Descriptions, Reviews, Etc.
Publisher Description:

In A City of Marble, Kathleen Lamp argues that classical rhetorical theory shaped the Augustan cultural campaigns and that in turn the Augustan cultural campaigns functioned rhetorically to help Augustus gain and maintain power and to influence civic identity and participation in the Roman Principate (27 b. c. e.--14 c. e.).

Lamp begins by studying rhetorical treatises, those texts most familiar to scholars of rhetoric, and moves on to those most obviously using rhetorical techniques in visual form. She then arrives at those objects least recognizable as rhetorical artifacts, but perhaps most significant to the daily lives of the Roman people--coins, altars, wall painting. This progression also captures the development of the Augustan political myth that Augustus was destined to rule and lead Rome to greatness as a descendant of the hero Aeneas.

A City of Marble examines the establishment of this myth in state rhetoric, traces its circulation, and finally samples its popular receptions and adaptations. In doing so, Lamp inserts a long-excluded though significant audience--the common people of Rome--into contemporary understandings of rhetorical history and considers Augustan culture as significant in shaping civic identity, encouraging civic participation, and promoting social advancement.
----------
▶ [Set of tasks]
1 - Rewrite the book description from "In A City of" down to "the hero Aeneas.", changing "Augustan" to "imperial".
2 - Continue the description of A City of Marble from where it ends.
The lines that follow have no connection to the book description.

▶ [Dataset lines]
----------
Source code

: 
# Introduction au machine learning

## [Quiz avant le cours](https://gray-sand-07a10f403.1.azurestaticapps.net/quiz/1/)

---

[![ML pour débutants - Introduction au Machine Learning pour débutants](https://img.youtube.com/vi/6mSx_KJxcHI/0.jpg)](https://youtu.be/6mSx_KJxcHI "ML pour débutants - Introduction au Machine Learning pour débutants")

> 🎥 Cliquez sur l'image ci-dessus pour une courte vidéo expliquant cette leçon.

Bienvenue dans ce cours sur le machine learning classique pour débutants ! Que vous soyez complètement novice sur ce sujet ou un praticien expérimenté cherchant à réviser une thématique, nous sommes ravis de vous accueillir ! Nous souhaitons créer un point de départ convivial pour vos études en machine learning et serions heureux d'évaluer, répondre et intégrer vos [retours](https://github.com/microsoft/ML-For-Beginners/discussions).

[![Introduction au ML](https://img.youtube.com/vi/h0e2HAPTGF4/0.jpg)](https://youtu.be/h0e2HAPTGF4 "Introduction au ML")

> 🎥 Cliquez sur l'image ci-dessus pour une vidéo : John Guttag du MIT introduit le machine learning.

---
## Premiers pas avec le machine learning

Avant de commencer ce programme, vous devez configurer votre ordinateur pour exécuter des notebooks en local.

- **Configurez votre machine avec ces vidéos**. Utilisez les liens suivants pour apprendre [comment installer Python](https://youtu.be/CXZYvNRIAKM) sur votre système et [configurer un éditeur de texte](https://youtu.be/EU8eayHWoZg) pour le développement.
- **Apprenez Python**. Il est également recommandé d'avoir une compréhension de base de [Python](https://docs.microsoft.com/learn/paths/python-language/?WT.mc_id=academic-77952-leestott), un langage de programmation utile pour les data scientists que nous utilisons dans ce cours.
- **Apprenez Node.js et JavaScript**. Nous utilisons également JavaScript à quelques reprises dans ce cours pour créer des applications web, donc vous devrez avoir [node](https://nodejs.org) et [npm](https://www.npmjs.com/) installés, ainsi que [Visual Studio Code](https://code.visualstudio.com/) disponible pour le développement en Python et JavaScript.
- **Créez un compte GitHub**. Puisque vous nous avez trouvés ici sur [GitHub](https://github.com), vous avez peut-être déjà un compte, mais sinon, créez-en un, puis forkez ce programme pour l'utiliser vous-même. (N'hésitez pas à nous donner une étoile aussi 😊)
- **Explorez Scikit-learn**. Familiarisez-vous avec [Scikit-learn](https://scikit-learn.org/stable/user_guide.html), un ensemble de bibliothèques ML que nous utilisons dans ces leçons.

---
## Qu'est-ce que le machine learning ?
----------
▶ [Task responses]
1 -
In A City of Marble, Kathleen Lamp argues that classical rhetorical theory shaped the imperial cultural campaigns and that in turn the imperial cultural campaigns functioned rhetorically to help Augustus gain and maintain power and to influence civic identity and participation in the Roman Principate (27 b. c. e.--14 c. e.).

Lamp begins by studying rhetorical treatises, those texts most familiar to scholars of rhetoric, and moves on to those most obviously using rhetorical techniques in visual form. She then arrives at those objects least recognizable as rhetorical artifacts, but perhaps most significant to the daily lives of the Roman people--coins, altars, wall painting. This progression also captures the development of the imperial political myth that Augustus was destined to rule and lead Rome to greatness as a descendant of the hero Aeneas.

2 -
Lamp approaches the relationship between classical rhetoric and Augustan culture through a transdisciplinary methodology drawn from archaeology, art and architectural history, numismatics, classics, and rhetorical studies. By doing so, she grounds Dionysius of Halicarnassus's claims that the Principate represented a renaissance of rhetoric rooted in culture and a return to an Isocratean philosophical model of rhetoric, thus offering a counterstatement to the decline narrative that rhetorical practice withered in the early Roman Empire. Thus Lamp's work provides a step toward filling the disciplinary gap between Cicero and the Second Sophistic.


Contributor Bio(s): Lamp, Kathleen S.: - Kathleen S. Lamp is an assistant professor of English at Arizona State University. Her research has appeared in Rhetoric Society Quarterly and Philosophy and Rhetoric.